Recorded data:
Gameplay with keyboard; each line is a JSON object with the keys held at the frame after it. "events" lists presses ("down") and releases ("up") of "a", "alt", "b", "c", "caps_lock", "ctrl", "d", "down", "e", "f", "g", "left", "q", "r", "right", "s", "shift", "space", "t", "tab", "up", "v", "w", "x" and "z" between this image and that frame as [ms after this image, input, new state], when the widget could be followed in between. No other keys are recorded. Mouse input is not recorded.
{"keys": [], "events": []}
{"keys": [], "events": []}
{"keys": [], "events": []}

What is being asked: Copy the data word for word.

Response for this exercise:
Gameplay with keyboard; each line is a JSON object with the keys held at the frame after it. "events" lists presses ("down") and releases ("up") of "a", "alt", "b", "c", "caps_lock", "ctrl", "d", "down", "e", "f", "g", "left", "q", "r", "right", "s", "shift", "space", "t", "tab", "up", "v", "w", "x" and "z" between this image and that frame as [ms after this image, input, new state], when the widget could be followed in between. No other keys are recorded. Mouse input is not recorded.
{"keys": [], "events": []}
{"keys": [], "events": []}
{"keys": [], "events": []}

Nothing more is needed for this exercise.